Sebulan sekali berwisata boga di restoran, café, toko roti seputar Jagobeta (Jakarta, Bogor, Tangerang, Bekasi) dan Depok selalu kami – saya dan teman semasa kuliah, Tira dan Risa – sempatkan. Tapi ketika musim buah hutan tiba, di akhir dan awal tahun, Desember-Februari, kami selalu menghubungi Taman Wisata Mekarsari.
Pada Desember 2008, misalnya, kami benar-benar dimanjakan. Dalam sekali kunjungan bisa menikmati panen raya aneka durian, manggis, rambutan dan lengkeng bersamaan! Tapi setahun kemudian, para buah ternyata sedikit menggeser masa matangnya.
Rambutan dan durian panen selama pertengahan Desember – pertengahan Januari. Sementara manggis panen raya pada pertengahan Januari. Tapi seperti diagram Venn, selalu ada wilayah abu-abu. Selalu ada satu dua pohon yang berbuah lebih dahulu atau paling akhir. Jadi, kali ini, kami menghitung hari kunjungan, agar kira-kira bisa mencicip beberapa jenis buah, walau tak di puncak panen raya.
Pada Januari 2010, kami ‘pemanasan’ dulu dengan Tur Kopi dan Cokelat. Mas Agus, si pemandu, dengan sabar mengantar dan menunjukkan serba-serbi buah cokelat yang ketika masih menggantung di pohonnya mirip bola rugby itu. Akhirnya saya bisa mencicipi rasa asli buah cokelat yang putih manis asam itu. Usai menyuruput minuman cokelat hangat segar dari kebun sendiri itu, gairah pun memuncak ke paket sasaran utama: si raja buah tropis, durian!

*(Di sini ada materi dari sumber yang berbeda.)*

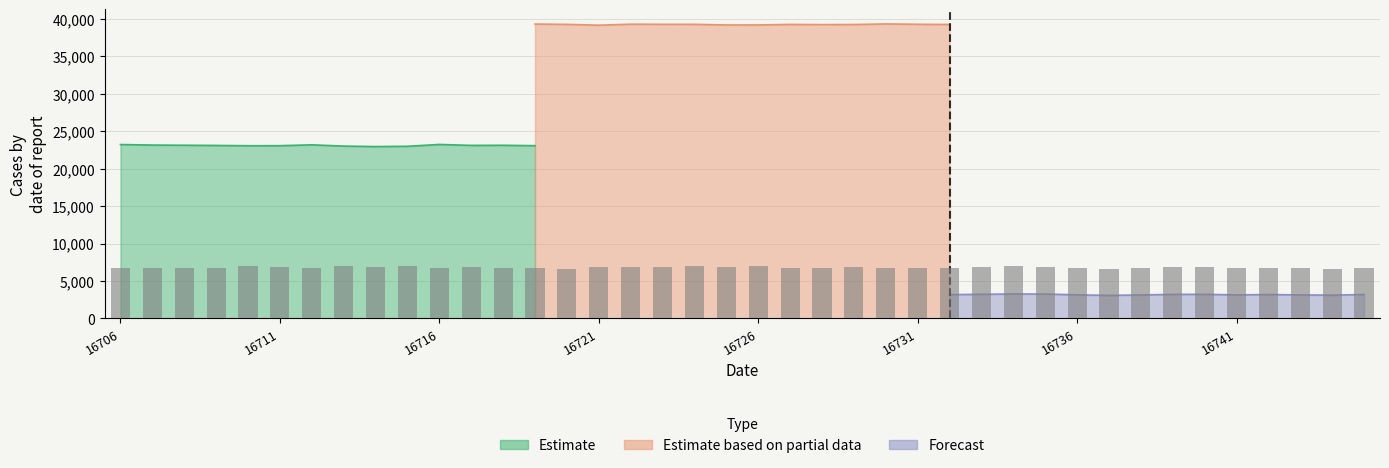

How many groups of bars are there?

40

Di sini sedikitnya ada 25 varietas durian dari berbagai daerah. Durian hepe dari Jonggol, berdaging tebal dan biji gepeng (hepe). Durian Soekarno jadi julukan durian lokal kesayangan presiden pertama RI itu ketika dibuang ke Pulau Bangka di masa Perang Kemerdekaan 1948-49. Cita rasanya memenuhi selera sebagian besar penggemar durian Tanah Air: kering, legit, beralkohol tinggi. Meski begini, ada pilihan bagi yang ingin menikmati durian tapi takut kadar tinggi lemaknya. Durian Lai Mas si rendah kolesterol. Daging buah kecoklatan, rasanya, cukup manis.
AF Margianasari, Kabag Kebun Produksi & Penelitian Mekarsari tersenyum, “Durian itu buah asli Indonesia yang menyebar ke negara lain. Di Keraton Lombok, durian ditanam berdampingan dengan manggis. Dari daerah ini bahkan ada durian tanpa duri.”

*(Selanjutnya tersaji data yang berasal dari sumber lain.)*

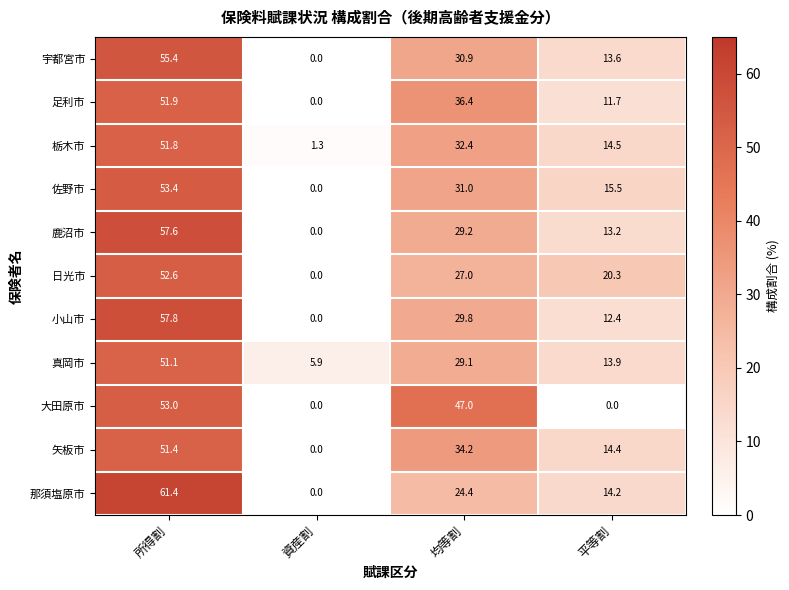

The 那須塩原市 series shows 16.1 at 所得割. True or false?

False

Awal 2010, tim ekspedisi Mekasari ‘menemukan’ 13 jenis durian dari Sanggau, Kalimantan Barat. Pohon-pohon induk durian unggulan di perbatasan dengan Malaysia itu diupayakan keras diselamatkan dari penebangan liar.
Kami berharap, tahun-tahun depan sudah bisa mencicipi hasil budidaya Mekarsar akan durian ‘baru’ ini macam durian parong yang besar dan citarasanya mirip montong, dan durian terong yang kecil tapi tebal dan legit. Membayangkannya saja, air liur saya langsung menitik ….
Kami beruntung bertemu Pak Joko Sugono, Kasie Kebun Produksi. Mungkin karena kami cerewet bertanya-tanya, Pak Joko mengajak ke kebun manggis. Walau belum panen raya, kami bisa menetralisir durian dengan sebuah manggis, termasuk manggis langka dari Kalimantan, mundar (Garcinia forbesii) yang besar dan warna kulitnya mirip lobi-lobi (Flacourtia inermis), tapi daging buahnya mirip dengan manggis biasa.
Kami sempat pula ke kebun rambutan, menikmati sisa-sisa panen raya rambutan si koneng (yang kulitnya tetap kuning tak memerah saat matang), rambutan klitik yang mirip rapiah alias aceh pelat – disebut pelat karena kulit luar punya sigar sebagai ciri khas, sudah manis walau kulit luar masih hijau.
Seluas 264 hektare jadi taman buah terbesar di Indonesia, bahkan Asia, kini Taman Wisata Mekarsari menghijau oleh lebih dari 100.000 tanaman dari sedikitnya 78 famili, 362 spesies, 1.463 varietas. Jadi, kalau ingin mencicipi buah musiman, mesti datang berkali-kali.